Ahmad’s research blends fact with fiction, often diving into fantasy sequences that re-imagine the gay bathhouses of the 70s and 80s through a transmasculine lens. As his curiosity evolves, Ahmad’s insecurities begin to fall away. He’s fascinated when Kieran shares their experiences in the modern-day bathhouses of Chicago, though he initially lacks compassion when Kieran confesses to an STD scare. As the archive closes due to the onset of the Coronavirus pandemic, Ahmad makes a final attempt at reconciliation with Kieran, ending on the promise of a blossoming friendship before transitioning into a final fantasy sequence at a traditional Persian bathhouse filled with queer and trans patrons. At last, Ahmad can finally feel desired for who he is.
Their story is punctuated throughout by intimate interviews with trans-identified men about their varied experiences with gay male cruising culture, affirming interactions in a bathhouse, or lack of adequate healthcare for masculine-of center folks. These brutally honest exchanges bring to light the untold history of a group of people who have been doubly marginalized by straight and gay communities alike.

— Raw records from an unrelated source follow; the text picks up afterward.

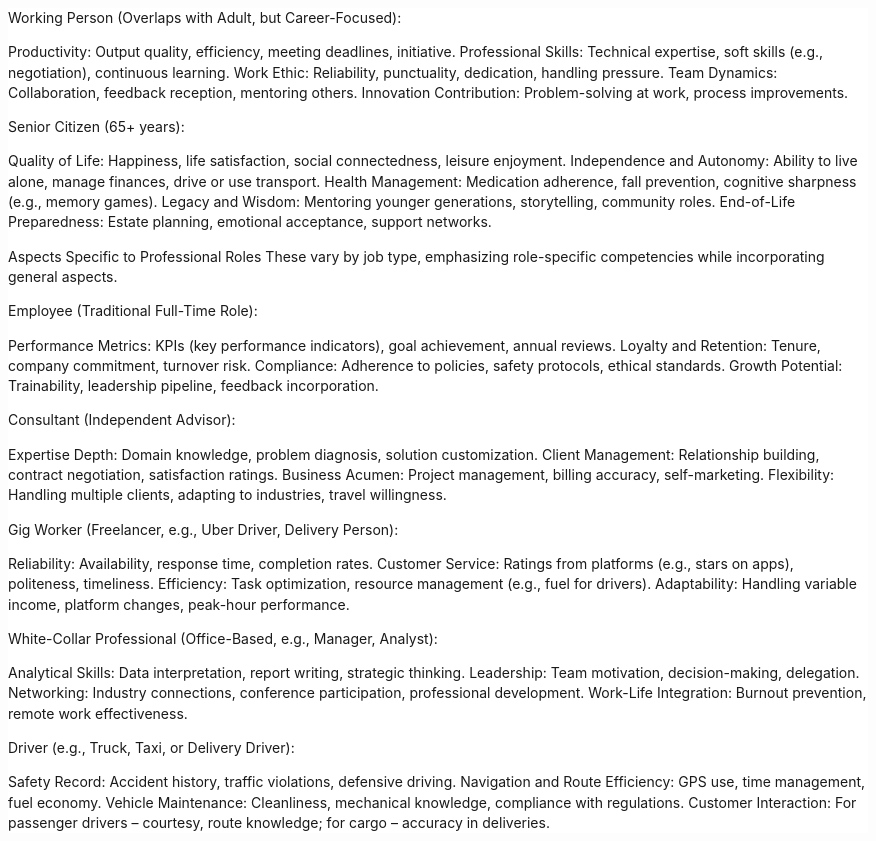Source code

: 
Working Person (Overlaps with Adult, but Career-Focused):

Productivity: Output quality, efficiency, meeting deadlines, initiative.
Professional Skills: Technical expertise, soft skills (e.g., negotiation), continuous learning.
Work Ethic: Reliability, punctuality, dedication, handling pressure.
Team Dynamics: Collaboration, feedback reception, mentoring others.
Innovation Contribution: Problem-solving at work, process improvements.


Senior Citizen (65+ years):

Quality of Life: Happiness, life satisfaction, social connectedness, leisure enjoyment.
Independence and Autonomy: Ability to live alone, manage finances, drive or use transport.
Health Management: Medication adherence, fall prevention, cognitive sharpness (e.g., memory games).
Legacy and Wisdom: Mentoring younger generations, storytelling, community roles.
End-of-Life Preparedness: Estate planning, emotional acceptance, support networks.



Aspects Specific to Professional Roles
These vary by job type, emphasizing role-specific competencies while incorporating general aspects.

Employee (Traditional Full-Time Role):

Performance Metrics: KPIs (key performance indicators), goal achievement, annual reviews.
Loyalty and Retention: Tenure, company commitment, turnover risk.
Compliance: Adherence to policies, safety protocols, ethical standards.
Growth Potential: Trainability, leadership pipeline, feedback incorporation.


Consultant (Independent Advisor):

Expertise Depth: Domain knowledge, problem diagnosis, solution customization.
Client Management: Relationship building, contract negotiation, satisfaction ratings.
Business Acumen: Project management, billing accuracy, self-marketing.
Flexibility: Handling multiple clients, adapting to industries, travel willingness.


Gig Worker (Freelancer, e.g., Uber Driver, Delivery Person):

Reliability: Availability, response time, completion rates.
Customer Service: Ratings from platforms (e.g., stars on apps), politeness, timeliness.
Efficiency: Task optimization, resource management (e.g., fuel for drivers).
Adaptability: Handling variable income, platform changes, peak-hour performance.


White-Collar Professional (Office-Based, e.g., Manager, Analyst):

Analytical Skills: Data interpretation, report writing, strategic thinking.
Leadership: Team motivation, decision-making, delegation.
Networking: Industry connections, conference participation, professional development.
Work-Life Integration: Burnout prevention, remote work effectiveness.


Driver (e.g., Truck, Taxi, or Delivery Driver):

Safety Record: Accident history, traffic violations, defensive driving.
Navigation and Route Efficiency: GPS use, time management, fuel economy.
Vehicle Maintenance: Cleanliness, mechanical knowledge, compliance with regulations.
Customer Interaction: For passenger drivers – courtesy, route knowledge; for cargo – accuracy in deliveries.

The film pivots between fantasy, fiction, and fact using the letters and interviews of Lou Sullivan as the historical core. Interspersed throughout are clips of the heart-wrenching final interviews between psychiatrist Dr. Ira Pauly and Lou in his final days before succumbing to AIDS. Alongside the contemporary oral histories from a diverse group of transmen across the US, participants candidly discuss the evolution of their desires and illuminate their struggles with gender (non)conformity, fetishization, transphobia, safer sex, and sexual racism.
Ultimately, Desire Lines is a tender love letter to the gay transmasculine community and the legacy that Lou Sullivan, and many unnamed others like him, left behind.